_Your task:_ Give the records again, word for word.

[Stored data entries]
——————
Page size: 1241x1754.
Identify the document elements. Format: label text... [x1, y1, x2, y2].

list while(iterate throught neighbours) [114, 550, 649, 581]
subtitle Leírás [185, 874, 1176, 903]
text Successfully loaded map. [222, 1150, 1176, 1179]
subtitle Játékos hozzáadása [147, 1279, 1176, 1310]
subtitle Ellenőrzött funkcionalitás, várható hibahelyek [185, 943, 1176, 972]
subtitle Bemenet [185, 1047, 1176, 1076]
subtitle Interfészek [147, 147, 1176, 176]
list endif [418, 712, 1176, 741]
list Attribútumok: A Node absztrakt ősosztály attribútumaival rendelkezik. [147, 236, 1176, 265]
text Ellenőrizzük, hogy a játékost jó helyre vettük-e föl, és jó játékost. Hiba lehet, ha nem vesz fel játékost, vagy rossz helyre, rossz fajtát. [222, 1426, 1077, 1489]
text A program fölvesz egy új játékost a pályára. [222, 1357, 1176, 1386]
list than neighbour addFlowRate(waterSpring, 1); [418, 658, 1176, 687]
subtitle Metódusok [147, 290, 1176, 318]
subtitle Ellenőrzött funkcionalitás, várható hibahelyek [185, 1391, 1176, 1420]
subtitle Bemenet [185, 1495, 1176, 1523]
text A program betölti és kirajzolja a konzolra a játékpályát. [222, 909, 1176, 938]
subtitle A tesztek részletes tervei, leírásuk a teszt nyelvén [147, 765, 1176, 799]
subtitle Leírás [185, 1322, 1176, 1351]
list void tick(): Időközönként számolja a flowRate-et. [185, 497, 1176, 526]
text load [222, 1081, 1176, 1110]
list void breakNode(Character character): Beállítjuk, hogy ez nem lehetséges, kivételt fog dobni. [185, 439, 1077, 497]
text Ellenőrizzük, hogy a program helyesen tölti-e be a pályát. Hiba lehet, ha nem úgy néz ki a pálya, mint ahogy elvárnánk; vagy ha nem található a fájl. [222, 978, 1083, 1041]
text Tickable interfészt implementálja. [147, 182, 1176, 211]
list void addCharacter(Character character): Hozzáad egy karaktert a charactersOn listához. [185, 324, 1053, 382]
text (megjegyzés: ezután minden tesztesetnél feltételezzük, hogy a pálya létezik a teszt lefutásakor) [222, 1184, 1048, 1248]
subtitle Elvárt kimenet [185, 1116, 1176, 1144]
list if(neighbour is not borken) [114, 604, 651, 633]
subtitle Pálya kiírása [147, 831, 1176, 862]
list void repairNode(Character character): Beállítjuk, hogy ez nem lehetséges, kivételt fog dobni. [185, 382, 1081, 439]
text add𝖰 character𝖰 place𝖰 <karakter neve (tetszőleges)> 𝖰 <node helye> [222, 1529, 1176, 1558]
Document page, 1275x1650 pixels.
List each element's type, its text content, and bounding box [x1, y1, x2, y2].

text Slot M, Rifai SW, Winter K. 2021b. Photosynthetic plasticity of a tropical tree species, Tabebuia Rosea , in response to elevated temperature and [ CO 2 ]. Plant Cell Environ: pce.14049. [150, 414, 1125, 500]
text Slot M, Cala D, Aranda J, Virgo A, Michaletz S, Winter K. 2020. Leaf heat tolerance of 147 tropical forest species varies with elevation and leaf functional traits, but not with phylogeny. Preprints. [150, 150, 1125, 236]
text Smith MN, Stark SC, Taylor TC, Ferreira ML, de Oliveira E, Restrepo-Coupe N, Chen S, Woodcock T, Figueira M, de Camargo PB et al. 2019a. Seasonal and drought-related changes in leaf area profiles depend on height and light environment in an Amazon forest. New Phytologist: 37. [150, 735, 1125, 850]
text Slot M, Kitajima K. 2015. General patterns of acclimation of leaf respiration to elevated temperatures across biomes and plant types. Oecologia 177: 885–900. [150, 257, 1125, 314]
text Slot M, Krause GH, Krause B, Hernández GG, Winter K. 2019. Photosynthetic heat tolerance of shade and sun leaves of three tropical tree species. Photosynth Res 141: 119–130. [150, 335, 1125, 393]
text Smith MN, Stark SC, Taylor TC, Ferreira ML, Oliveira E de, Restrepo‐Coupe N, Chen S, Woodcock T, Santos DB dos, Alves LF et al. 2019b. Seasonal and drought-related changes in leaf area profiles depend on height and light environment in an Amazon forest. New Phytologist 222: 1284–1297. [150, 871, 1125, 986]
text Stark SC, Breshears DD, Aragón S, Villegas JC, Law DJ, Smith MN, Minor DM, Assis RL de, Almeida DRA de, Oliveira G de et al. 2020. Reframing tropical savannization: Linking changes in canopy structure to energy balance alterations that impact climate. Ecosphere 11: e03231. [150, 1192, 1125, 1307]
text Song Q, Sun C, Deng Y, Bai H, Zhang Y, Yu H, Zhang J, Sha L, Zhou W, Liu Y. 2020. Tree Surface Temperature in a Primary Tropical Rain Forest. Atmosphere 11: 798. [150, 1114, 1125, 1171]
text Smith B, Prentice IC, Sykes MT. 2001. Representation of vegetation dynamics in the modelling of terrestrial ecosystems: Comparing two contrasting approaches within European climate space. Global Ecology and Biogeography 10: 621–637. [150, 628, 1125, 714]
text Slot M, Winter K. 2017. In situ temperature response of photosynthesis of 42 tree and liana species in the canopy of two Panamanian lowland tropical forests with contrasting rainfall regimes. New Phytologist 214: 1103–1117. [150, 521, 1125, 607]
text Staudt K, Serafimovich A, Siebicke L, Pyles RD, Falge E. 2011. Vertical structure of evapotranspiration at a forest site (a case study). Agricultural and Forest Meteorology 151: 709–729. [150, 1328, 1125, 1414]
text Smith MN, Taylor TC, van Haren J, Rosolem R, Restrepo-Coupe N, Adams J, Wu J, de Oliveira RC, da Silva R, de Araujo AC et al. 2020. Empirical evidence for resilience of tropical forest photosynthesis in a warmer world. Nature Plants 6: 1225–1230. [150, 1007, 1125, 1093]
——————
_Task result:_
Page size: 1241x1754.
Identify the document elements. Format: label text... [x1, y1, x2, y2].

list while(iterate throught neighbours) [114, 550, 649, 581]
subtitle Leírás [185, 874, 1176, 903]
text Successfully loaded map. [222, 1150, 1176, 1179]
subtitle Játékos hozzáadása [147, 1279, 1176, 1310]
subtitle Ellenőrzött funkcionalitás, várható hibahelyek [185, 943, 1176, 972]
subtitle Bemenet [185, 1047, 1176, 1076]
subtitle Interfészek [147, 147, 1176, 176]
list endif [418, 712, 1176, 741]
list Attribútumok: A Node absztrakt ősosztály attribútumaival rendelkezik. [147, 236, 1176, 265]
text Ellenőrizzük, hogy a játékost jó helyre vettük-e föl, és jó játékost. Hiba lehet, ha nem vesz fel játékost, vagy rossz helyre, rossz fajtát. [222, 1426, 1077, 1489]
text A program fölvesz egy új játékost a pályára. [222, 1357, 1176, 1386]
list than neighbour addFlowRate(waterSpring, 1); [418, 658, 1176, 687]
subtitle Metódusok [147, 290, 1176, 318]
subtitle Ellenőrzött funkcionalitás, várható hibahelyek [185, 1391, 1176, 1420]
subtitle Bemenet [185, 1495, 1176, 1523]
text A program betölti és kirajzolja a konzolra a játékpályát. [222, 909, 1176, 938]
subtitle A tesztek részletes tervei, leírásuk a teszt nyelvén [147, 765, 1176, 799]
subtitle Leírás [185, 1322, 1176, 1351]
list void tick(): Időközönként számolja a flowRate-et. [185, 497, 1176, 526]
text load [222, 1081, 1176, 1110]
list void breakNode(Character character): Beállítjuk, hogy ez nem lehetséges, kivételt fog dobni. [185, 439, 1077, 497]
text Ellenőrizzük, hogy a program helyesen tölti-e be a pályát. Hiba lehet, ha nem úgy néz ki a pálya, mint ahogy elvárnánk; vagy ha nem található a fájl. [222, 978, 1083, 1041]
text Tickable interfészt implementálja. [147, 182, 1176, 211]
list void addCharacter(Character character): Hozzáad egy karaktert a charactersOn listához. [185, 324, 1053, 382]
text (megjegyzés: ezután minden tesztesetnél feltételezzük, hogy a pálya létezik a teszt lefutásakor) [222, 1184, 1048, 1248]
subtitle Elvárt kimenet [185, 1116, 1176, 1144]
list if(neighbour is not borken) [114, 604, 651, 633]
subtitle Pálya kiírása [147, 831, 1176, 862]
list void repairNode(Character character): Beállítjuk, hogy ez nem lehetséges, kivételt fog dobni. [185, 382, 1081, 439]
text add𝖰 character𝖰 place𝖰 <karakter neve (tetszőleges)> 𝖰 <node helye> [222, 1529, 1176, 1558]
Document page, 1275x1650 pixels.
List each element's type, its text content, and bounding box [x1, y1, x2, y2].

text Slot M, Rifai SW, Winter K. 2021b. Photosynthetic plasticity of a tropical tree species, Tabebuia Rosea , in response to elevated temperature and [ CO 2 ]. Plant Cell Environ: pce.14049. [150, 414, 1125, 500]
text Slot M, Cala D, Aranda J, Virgo A, Michaletz S, Winter K. 2020. Leaf heat tolerance of 147 tropical forest species varies with elevation and leaf functional traits, but not with phylogeny. Preprints. [150, 150, 1125, 236]
text Smith MN, Stark SC, Taylor TC, Ferreira ML, de Oliveira E, Restrepo-Coupe N, Chen S, Woodcock T, Figueira M, de Camargo PB et al. 2019a. Seasonal and drought-related changes in leaf area profiles depend on height and light environment in an Amazon forest. New Phytologist: 37. [150, 735, 1125, 850]
text Slot M, Kitajima K. 2015. General patterns of acclimation of leaf respiration to elevated temperatures across biomes and plant types. Oecologia 177: 885–900. [150, 257, 1125, 314]
text Slot M, Krause GH, Krause B, Hernández GG, Winter K. 2019. Photosynthetic heat tolerance of shade and sun leaves of three tropical tree species. Photosynth Res 141: 119–130. [150, 335, 1125, 393]
text Smith MN, Stark SC, Taylor TC, Ferreira ML, Oliveira E de, Restrepo‐Coupe N, Chen S, Woodcock T, Santos DB dos, Alves LF et al. 2019b. Seasonal and drought-related changes in leaf area profiles depend on height and light environment in an Amazon forest. New Phytologist 222: 1284–1297. [150, 871, 1125, 986]
text Stark SC, Breshears DD, Aragón S, Villegas JC, Law DJ, Smith MN, Minor DM, Assis RL de, Almeida DRA de, Oliveira G de et al. 2020. Reframing tropical savannization: Linking changes in canopy structure to energy balance alterations that impact climate. Ecosphere 11: e03231. [150, 1192, 1125, 1307]
text Song Q, Sun C, Deng Y, Bai H, Zhang Y, Yu H, Zhang J, Sha L, Zhou W, Liu Y. 2020. Tree Surface Temperature in a Primary Tropical Rain Forest. Atmosphere 11: 798. [150, 1114, 1125, 1171]
text Smith B, Prentice IC, Sykes MT. 2001. Representation of vegetation dynamics in the modelling of terrestrial ecosystems: Comparing two contrasting approaches within European climate space. Global Ecology and Biogeography 10: 621–637. [150, 628, 1125, 714]
text Slot M, Winter K. 2017. In situ temperature response of photosynthesis of 42 tree and liana species in the canopy of two Panamanian lowland tropical forests with contrasting rainfall regimes. New Phytologist 214: 1103–1117. [150, 521, 1125, 607]
text Staudt K, Serafimovich A, Siebicke L, Pyles RD, Falge E. 2011. Vertical structure of evapotranspiration at a forest site (a case study). Agricultural and Forest Meteorology 151: 709–729. [150, 1328, 1125, 1414]
text Smith MN, Taylor TC, van Haren J, Rosolem R, Restrepo-Coupe N, Adams J, Wu J, de Oliveira RC, da Silva R, de Araujo AC et al. 2020. Empirical evidence for resilience of tropical forest photosynthesis in a warmer world. Nature Plants 6: 1225–1230. [150, 1007, 1125, 1093]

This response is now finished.